**Work task**: With the material below, print exactly the lines between the line holding "right wrist: (203, 257)" and the line holding "left elbow: (410, 273)", inclusive. Add nothing else.

**Input for this task**:

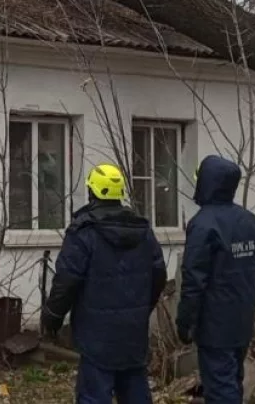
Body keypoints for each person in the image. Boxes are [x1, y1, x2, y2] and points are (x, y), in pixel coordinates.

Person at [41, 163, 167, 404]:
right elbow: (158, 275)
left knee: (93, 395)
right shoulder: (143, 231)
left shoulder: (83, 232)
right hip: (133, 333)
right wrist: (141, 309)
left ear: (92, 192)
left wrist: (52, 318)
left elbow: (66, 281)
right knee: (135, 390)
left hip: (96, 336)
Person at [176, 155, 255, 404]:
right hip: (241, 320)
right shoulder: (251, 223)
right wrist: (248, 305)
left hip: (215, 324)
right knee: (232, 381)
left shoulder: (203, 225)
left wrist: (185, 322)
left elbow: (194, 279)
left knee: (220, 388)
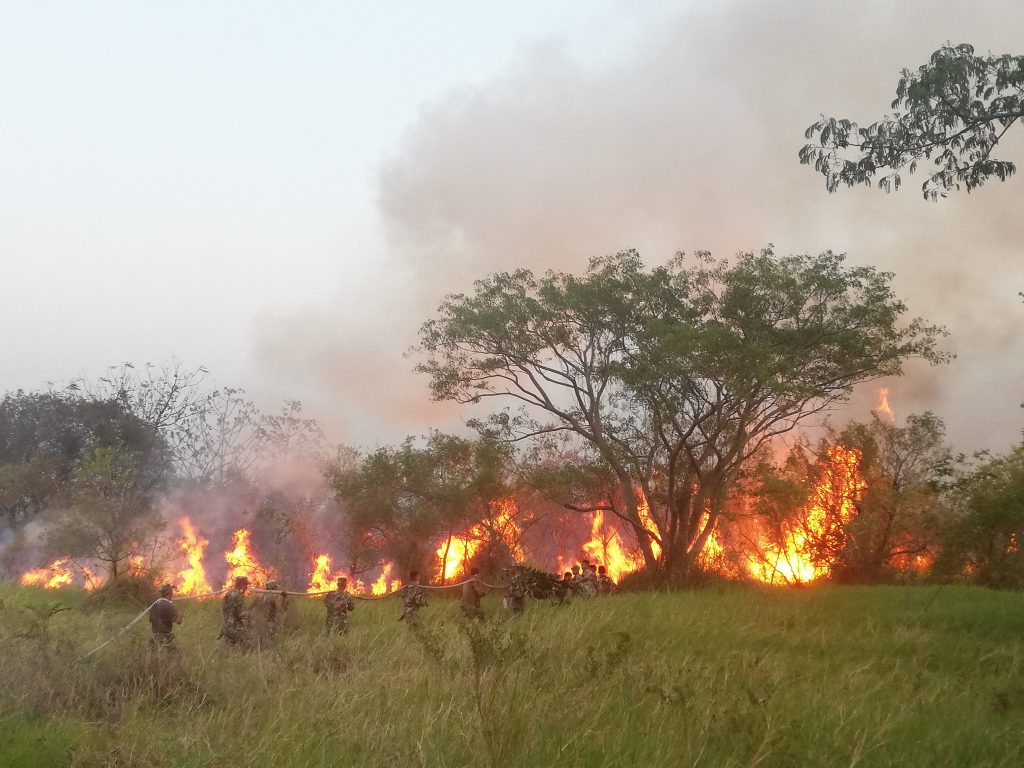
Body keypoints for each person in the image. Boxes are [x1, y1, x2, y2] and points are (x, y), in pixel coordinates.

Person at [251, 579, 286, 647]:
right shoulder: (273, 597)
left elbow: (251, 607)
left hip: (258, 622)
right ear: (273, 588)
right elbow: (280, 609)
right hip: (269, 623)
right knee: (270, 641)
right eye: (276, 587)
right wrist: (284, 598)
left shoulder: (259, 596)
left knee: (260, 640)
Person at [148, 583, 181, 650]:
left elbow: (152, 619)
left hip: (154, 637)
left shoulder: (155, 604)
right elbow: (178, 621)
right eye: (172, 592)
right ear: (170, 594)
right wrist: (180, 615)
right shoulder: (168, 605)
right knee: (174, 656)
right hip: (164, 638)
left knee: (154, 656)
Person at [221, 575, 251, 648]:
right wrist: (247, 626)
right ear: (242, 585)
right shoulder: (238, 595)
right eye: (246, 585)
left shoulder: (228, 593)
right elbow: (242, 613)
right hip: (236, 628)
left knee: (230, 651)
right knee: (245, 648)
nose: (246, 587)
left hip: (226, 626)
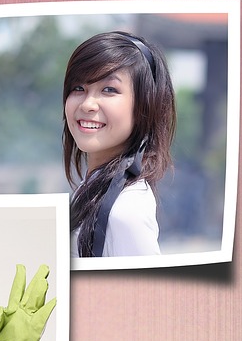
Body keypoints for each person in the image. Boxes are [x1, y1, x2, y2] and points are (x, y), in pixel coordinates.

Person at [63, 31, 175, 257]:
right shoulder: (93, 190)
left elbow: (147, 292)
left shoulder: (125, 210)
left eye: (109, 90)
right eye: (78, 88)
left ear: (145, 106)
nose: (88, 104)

...

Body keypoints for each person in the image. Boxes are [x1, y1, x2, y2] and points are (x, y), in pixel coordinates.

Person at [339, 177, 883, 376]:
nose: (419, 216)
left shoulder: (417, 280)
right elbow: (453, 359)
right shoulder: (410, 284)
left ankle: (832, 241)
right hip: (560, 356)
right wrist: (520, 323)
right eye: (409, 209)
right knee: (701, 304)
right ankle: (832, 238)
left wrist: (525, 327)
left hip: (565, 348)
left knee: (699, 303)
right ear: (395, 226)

* * *

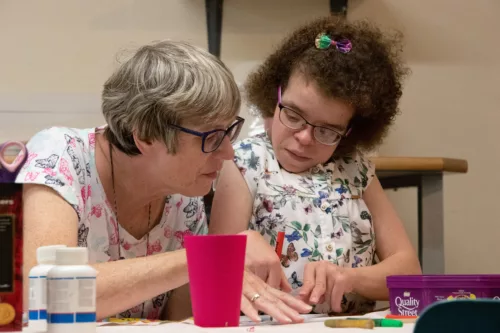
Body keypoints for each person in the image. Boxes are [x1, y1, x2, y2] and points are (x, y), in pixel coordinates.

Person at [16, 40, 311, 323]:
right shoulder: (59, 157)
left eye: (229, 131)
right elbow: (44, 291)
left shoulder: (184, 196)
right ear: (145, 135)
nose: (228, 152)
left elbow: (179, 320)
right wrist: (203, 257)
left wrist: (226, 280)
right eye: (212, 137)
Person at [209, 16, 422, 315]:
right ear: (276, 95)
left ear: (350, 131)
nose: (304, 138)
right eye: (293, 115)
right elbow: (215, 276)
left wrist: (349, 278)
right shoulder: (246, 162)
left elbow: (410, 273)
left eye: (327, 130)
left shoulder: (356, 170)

**Solution below**:
right wrist: (203, 257)
left wrist: (226, 280)
right eye: (212, 137)
Person at [209, 16, 422, 315]:
right ear: (276, 95)
left ear: (350, 131)
nose: (304, 138)
right eye: (293, 115)
right elbow: (215, 276)
left wrist: (349, 278)
right shoulder: (246, 162)
left elbow: (410, 273)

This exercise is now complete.